• Material erkunden:
• A. Seit wann gelten laut dem Text über inklusive Schulen in Bayern die Regeln des BayEUG, mit denen der Landesgesetzgeber seinem Auftrag nachgekommen ist?
• B. Schreib den Text über inklusive Schulen in Bayern nach seinem letzten Satz weiter.

• Lesetext:
# # # # # # #
Zu diesem Zweck haben sie die geeigneten Maßnahmen zu ergreifen, zu denen auch gehört, das Erlernen der Gebärdensprache und die Förderung der sprachlichen Identität der Gehörlosen zu erleichtern und Bildung in den für den Einzelnen am besten geeigneten Sprachen und Kommunikationsformen in einem Umfeld, das die bestmögliche schulische und soziale Entwicklung gestattet, sicher zu stellen (Art. 24 Abs. 3).

Die konkrete Umsetzung dieser Ziele ist aber Sache der Vertragsstaaten, wobei ohnehin die Konvention mit dem deutschen Ratifizierungsgesetz nur insoweit Bestandteil des Bundesrechts gemäß Art. 59 Abs. 2 S. 1 Grundgesetz (GG) geworden ist, als dem Bund auch die Gesetzgebungskompetenz zusteht. Keine Umsetzung in nationales Recht ist demgegenüber durch die Ratifizierung für diejenigen Bestandteile des völkerrechtlichen Übereinkommens erfolgt, die nach Art. 70 Abs. 1 GG dem Bereich der ausschließlichen Gesetzgebungskompetenz der Länder unterfallen; hierzu zählt auch das der Kultushoheit zuzuordnendem Schulwesen (OVG Lüneburg, aaO).

Diesem Auftrag ist in Bayern der Landesgesetzgeber durch die seit 01.08.2011 geltenden Regelungen des BayEUG nachgekommen.

Danach verbleibt es in Bayern bei einem mehrgleisigem System, in dem einerseits die Förderzentren erhalten bleiben sollen, andererseits die Inklusion, insbesondere durch Schule mit dem Schulprofil "Inklusion" sowie spezielle Kooperationsklassen, also insbesondere durch eine Kooperation zwischen Förderschulen und Regelschulen, daneben auch durch Einzelintegration erweitert und ausgebaut werden soll. Denn es sollte sichergestellt werden, dass durch die inklusive Beschulung von Menschen mit Behinderungen die Förderqualität nicht absinkt. Der Landesgesetzgeber versteht daher die Umsetzung der UN-Behindertenrechtskonvention als einen längerfristigen Prozess, bei dessen Umsetzung Freistaat und Kommunen in besonderer Weise gefordert sind (Eckpunktepapier des Landtags vom 22.04.2010 (Drs. 16/4619).
# # # # # # #
• Daten:
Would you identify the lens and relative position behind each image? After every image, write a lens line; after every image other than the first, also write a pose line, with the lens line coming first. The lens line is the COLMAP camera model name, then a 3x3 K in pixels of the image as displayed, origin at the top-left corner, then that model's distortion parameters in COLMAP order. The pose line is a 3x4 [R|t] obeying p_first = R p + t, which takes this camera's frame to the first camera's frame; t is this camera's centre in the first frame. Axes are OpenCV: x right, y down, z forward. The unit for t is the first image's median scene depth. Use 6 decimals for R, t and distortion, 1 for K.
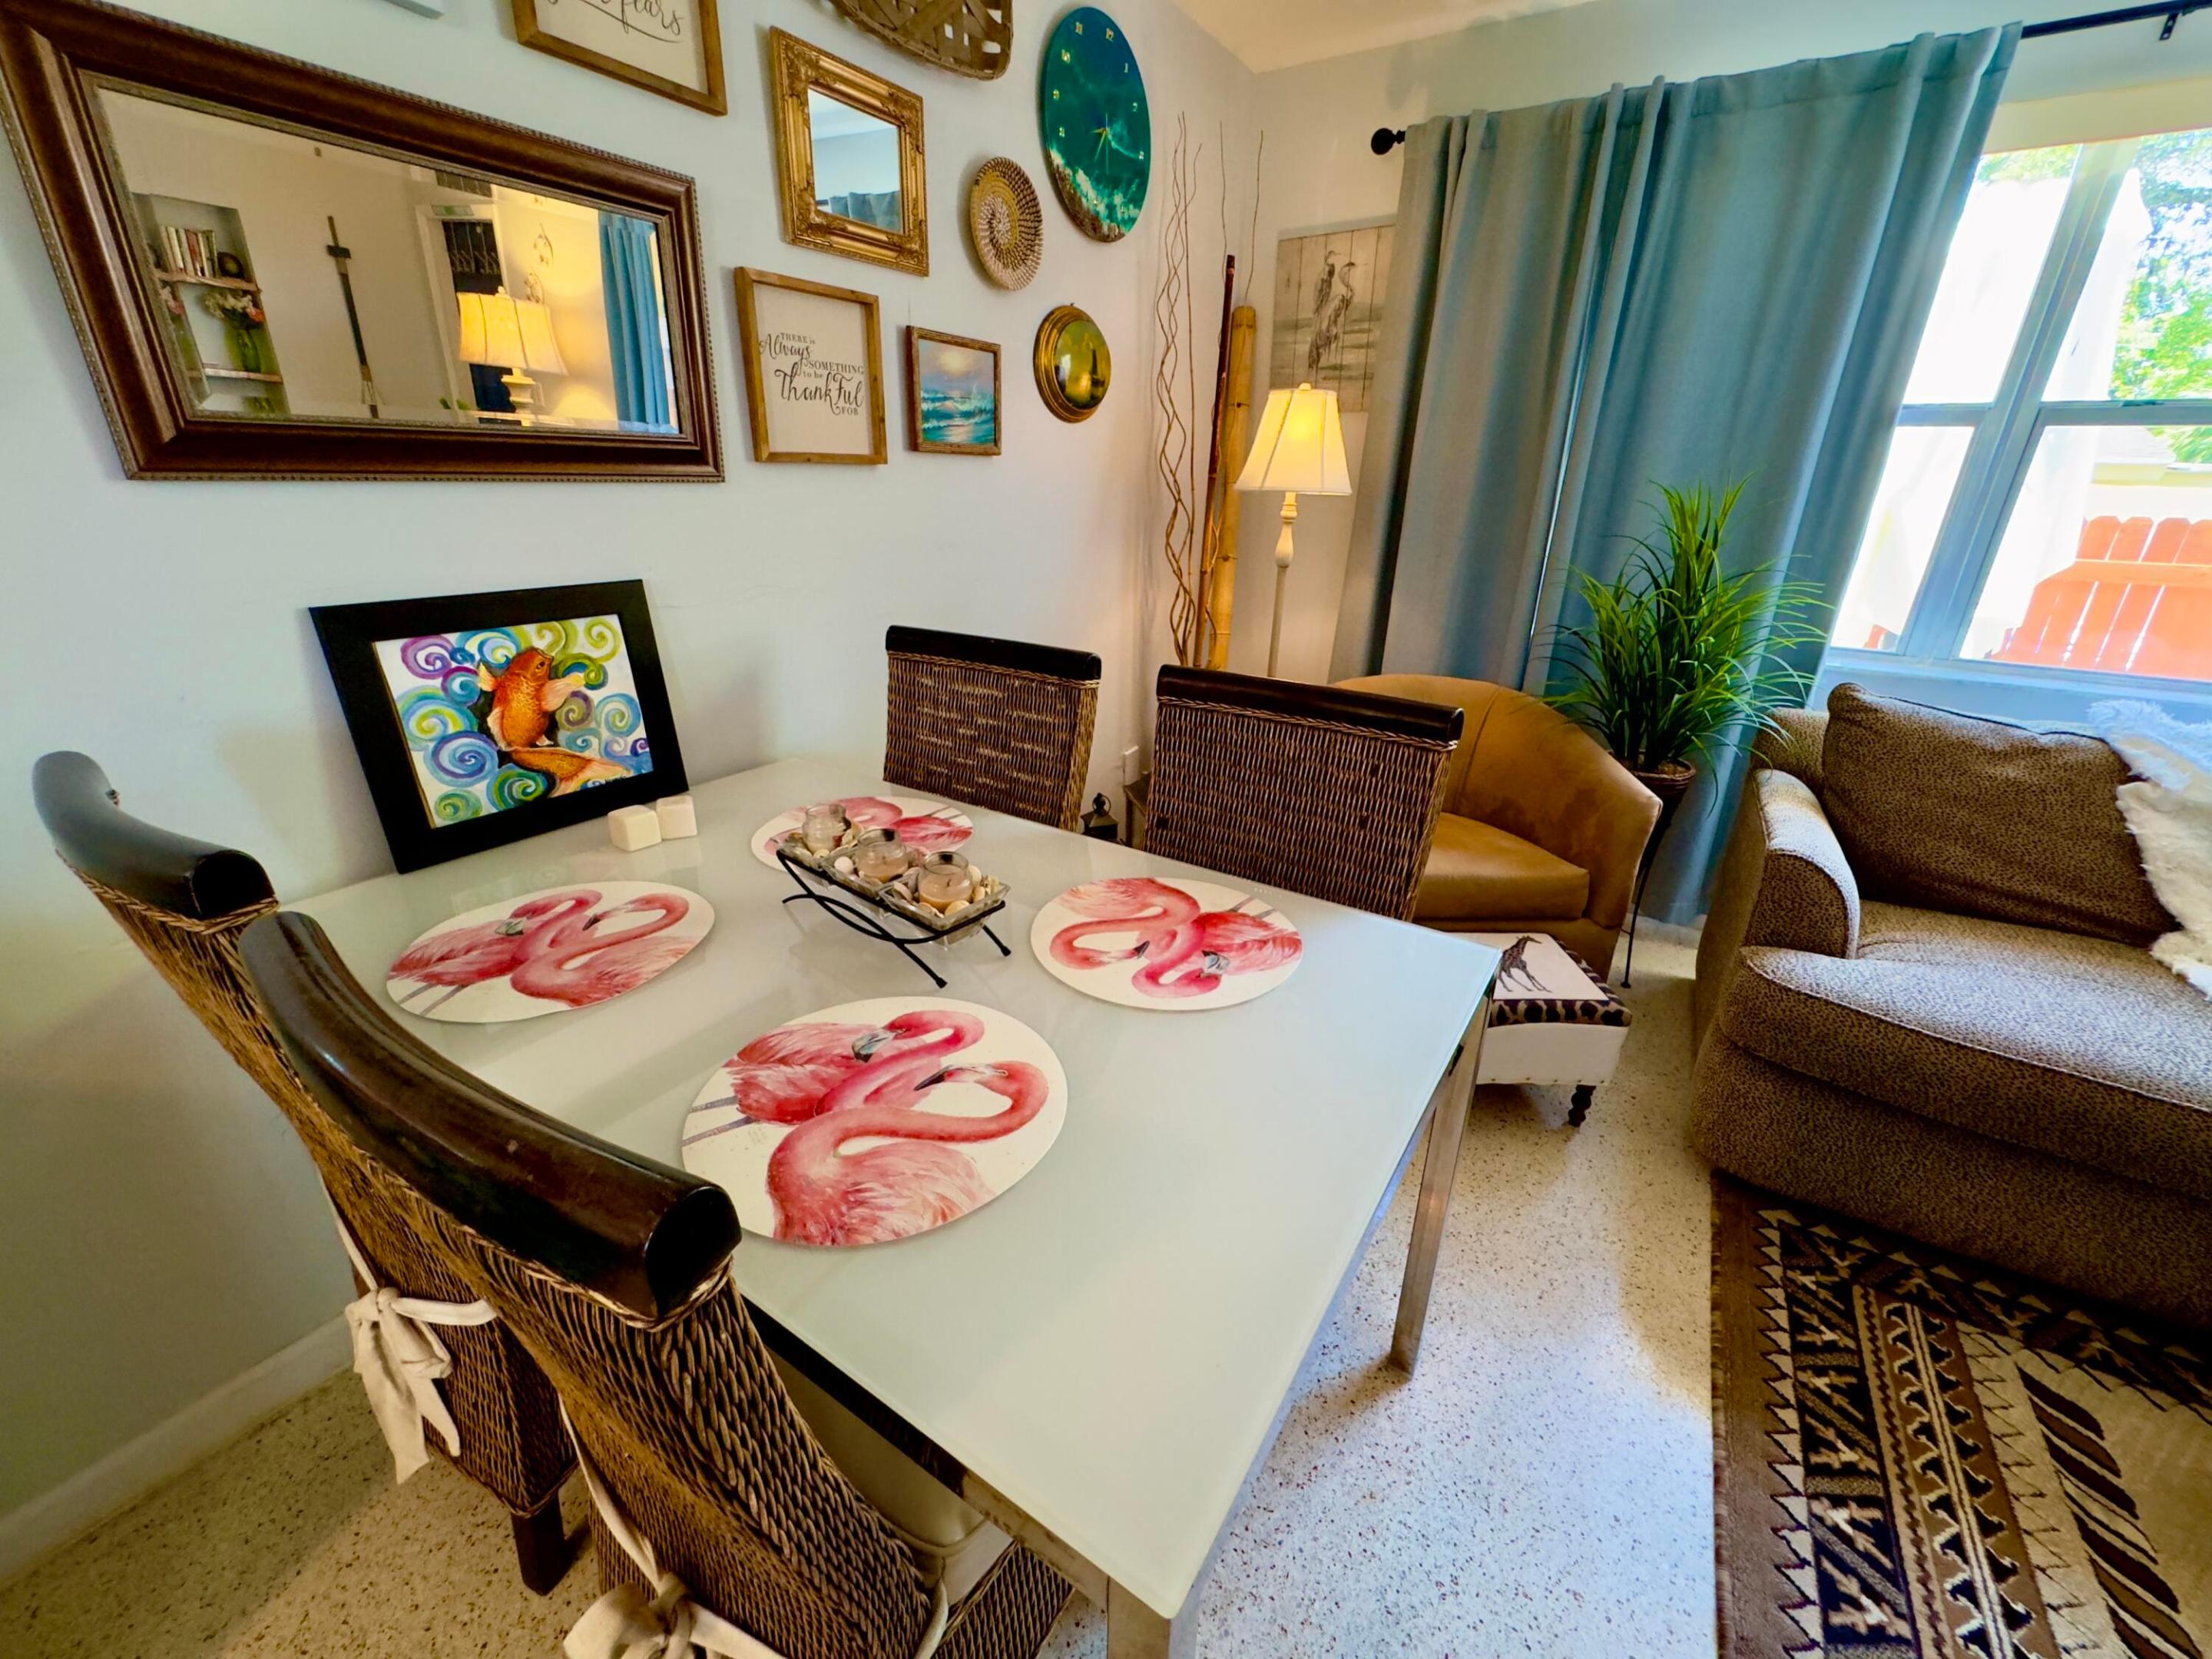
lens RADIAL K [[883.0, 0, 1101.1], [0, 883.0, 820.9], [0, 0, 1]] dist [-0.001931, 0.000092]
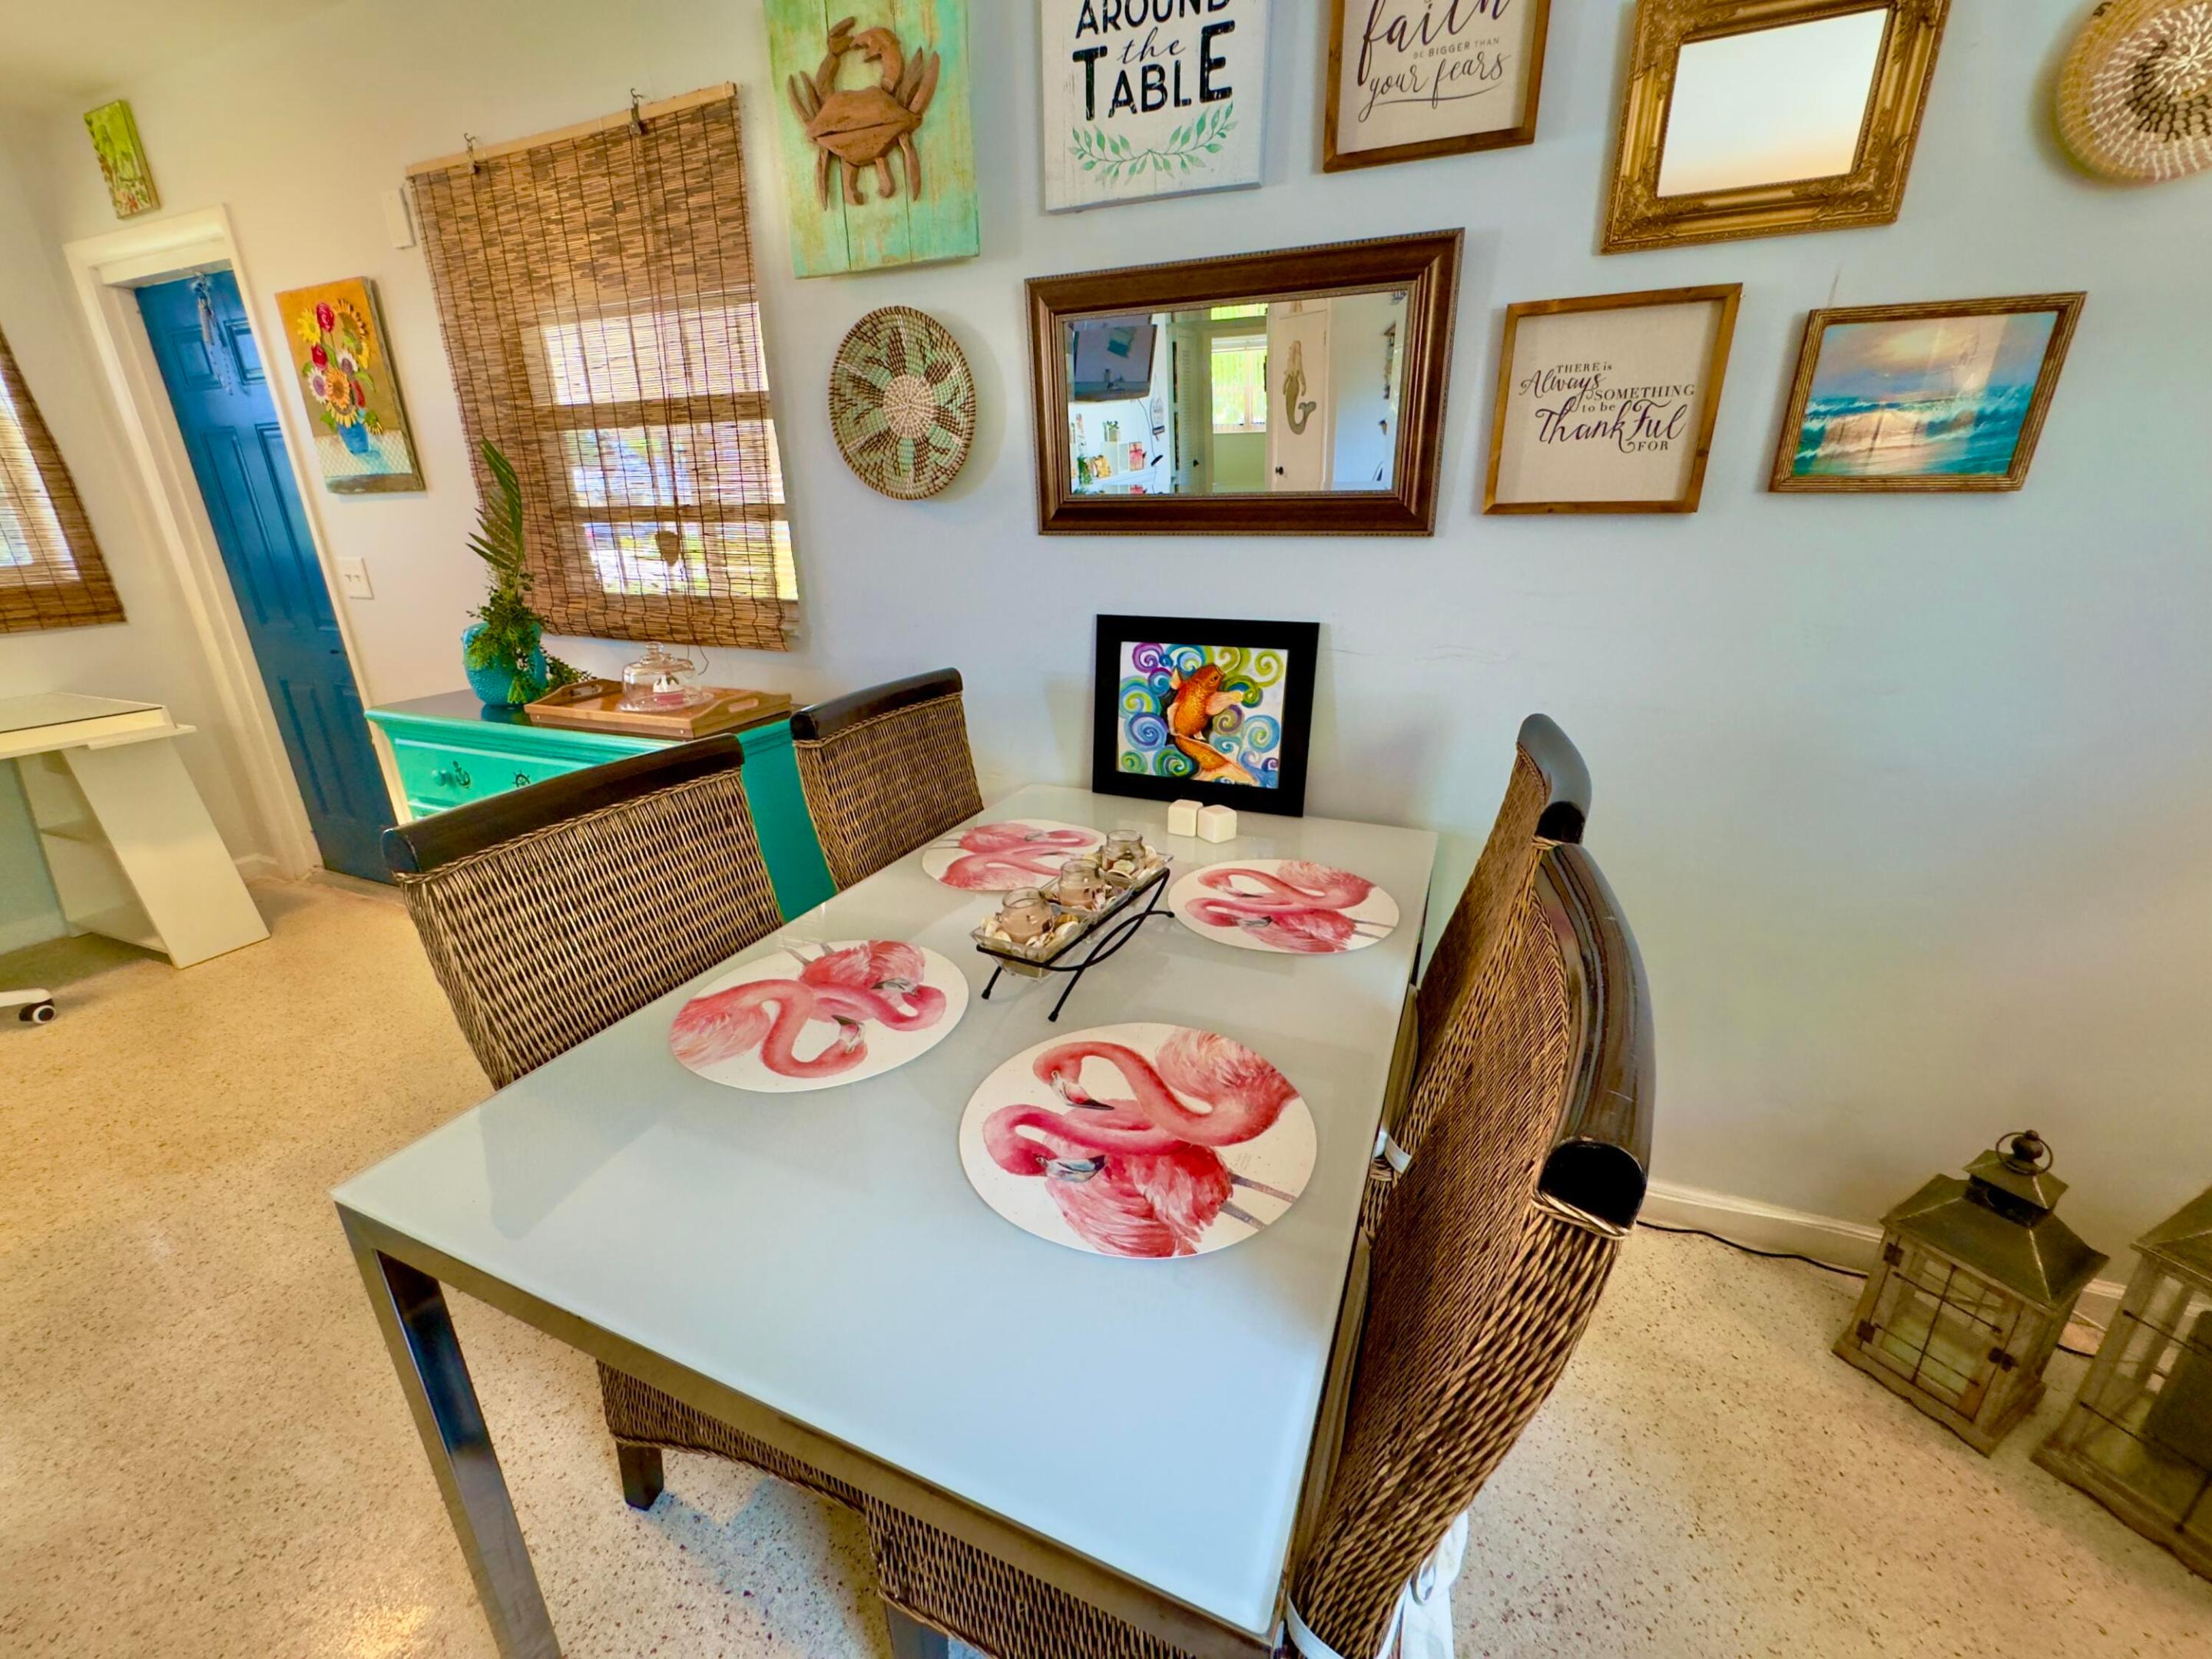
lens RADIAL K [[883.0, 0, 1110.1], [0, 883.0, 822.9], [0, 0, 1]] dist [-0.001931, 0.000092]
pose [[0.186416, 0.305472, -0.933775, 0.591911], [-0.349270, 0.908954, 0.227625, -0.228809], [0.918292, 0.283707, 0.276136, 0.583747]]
# # # # # # #
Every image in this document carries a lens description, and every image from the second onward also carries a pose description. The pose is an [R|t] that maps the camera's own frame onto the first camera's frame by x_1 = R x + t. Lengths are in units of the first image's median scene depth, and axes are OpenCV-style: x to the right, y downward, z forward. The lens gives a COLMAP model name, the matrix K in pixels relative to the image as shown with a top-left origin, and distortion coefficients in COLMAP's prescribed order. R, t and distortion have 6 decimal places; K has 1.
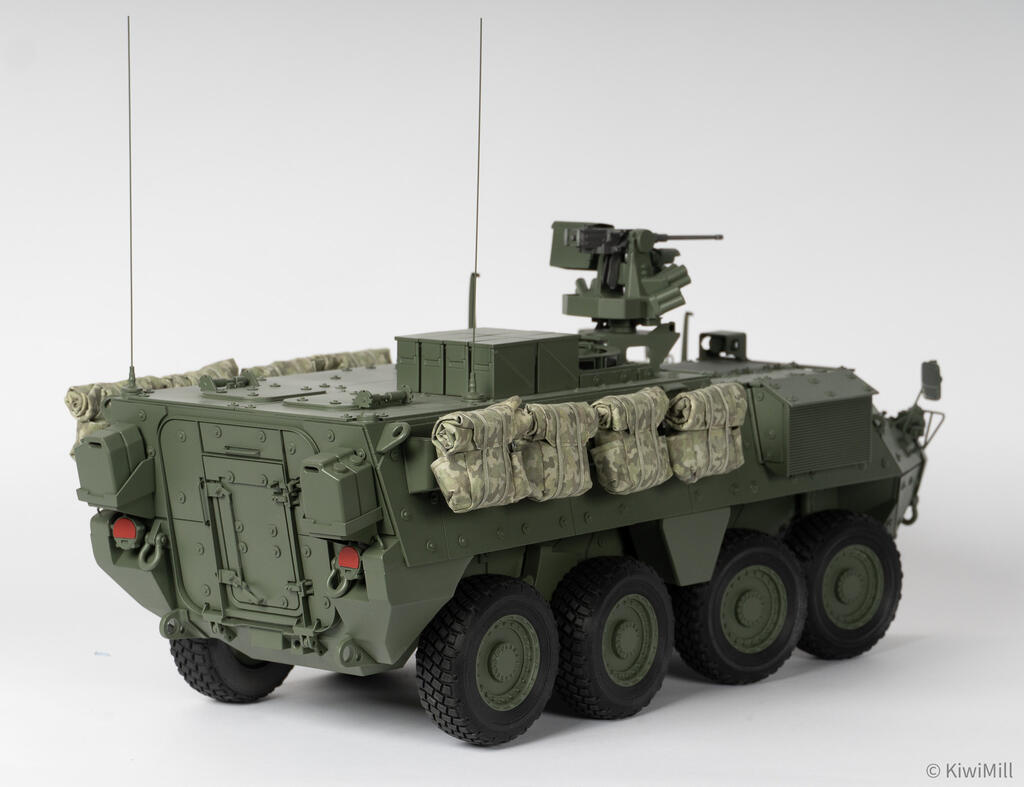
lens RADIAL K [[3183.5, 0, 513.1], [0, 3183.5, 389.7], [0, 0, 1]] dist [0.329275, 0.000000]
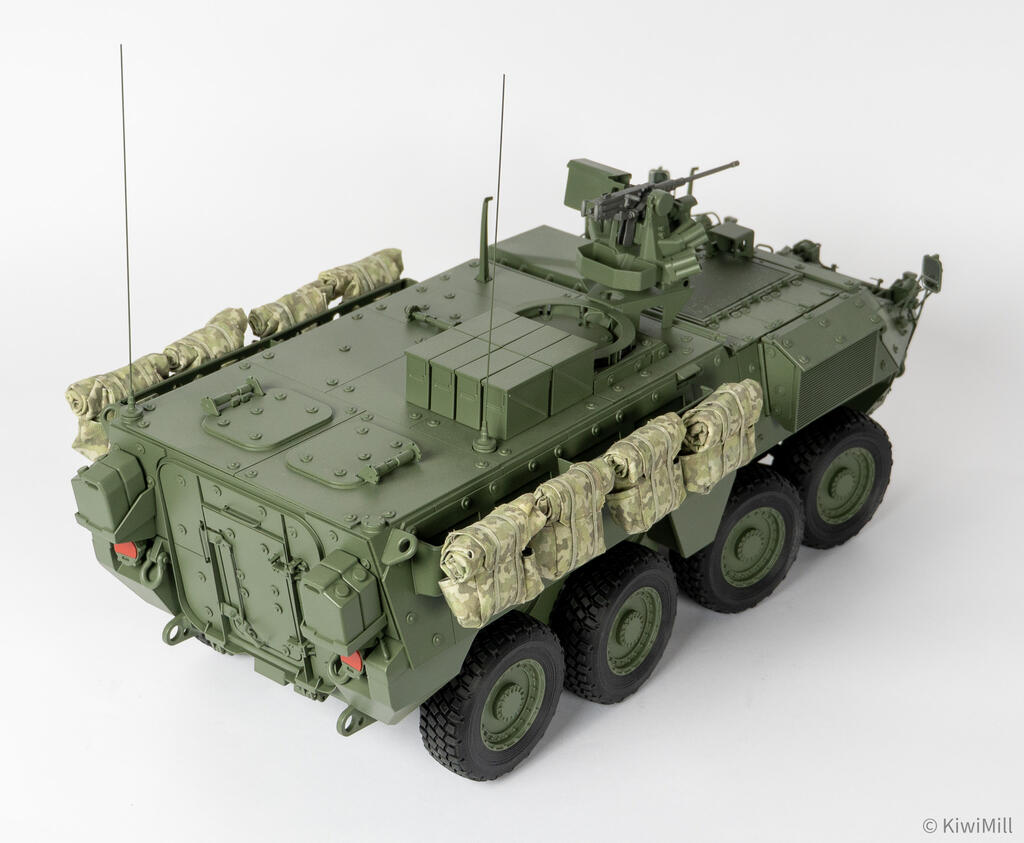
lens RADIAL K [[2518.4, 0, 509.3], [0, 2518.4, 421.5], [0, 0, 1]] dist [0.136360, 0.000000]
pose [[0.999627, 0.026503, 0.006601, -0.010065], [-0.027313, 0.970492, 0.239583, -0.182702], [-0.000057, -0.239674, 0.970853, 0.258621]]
# # # # # # #
• Antworten je Aufgabe:
• A. Seit dem 01.08.2011.

• B.
Dass es sich insbesondere bei der Integration hörgeschädigter und gehörloser Kinder in den Regelschulen um einen Prozess handelt, der zwar angestoßen, aber noch nicht abgeschlossen ist, ergibt sich auch aus den von der Antragstellerin vorgelegten Unterlagen, insbesondere der Stellungnahme der Bundesministerin für Arbeit und Soziales, Frau Dr. von der Leyen im Anschluss an die Pressekonferenz vom 15.06.2011, in der sie einen Aktionsplan zur Umsetzung der Inklusion anspricht.

Auch der Deutsche Gehörlosen-Bund e.V. als Interessenvertretung der Gehörlosen und anderen Menschen mit Hörbehinderung in Deutschland hat in seiner Stellungnahme im Rahmen der 44. Bundesdirektorenkonferenz "Inklusive Bildung und Erziehung für Kinder und Jugendliche mit Hörschädigung" vom 29.05.2011 bis 01.06.2011 in Berlin empfohlen, die Förderschulen als Wurzeln der Gemeinschaft weitgehend zu erhalten und inkludierbar zu machen, wozu neben Weiterbildung auch ein konsequent bilingualer Ansatz gehöre. Daneben werde auch der Einsatz beziehungsweise die Einstellung gehörloser und anderer hörbehinderter Lehrkräfte an inklusiven Regelschulen und die inklusive Beschulung von mehreren Kindern mit Hörbehinderung in einer Klasse gefordert, um so eine positive soziale und psychische Entwicklung zu gewährleisten und die sprachliche und kulturelle Identität dieser Schüler zu fördern (www.gehoerlosen-bund.de).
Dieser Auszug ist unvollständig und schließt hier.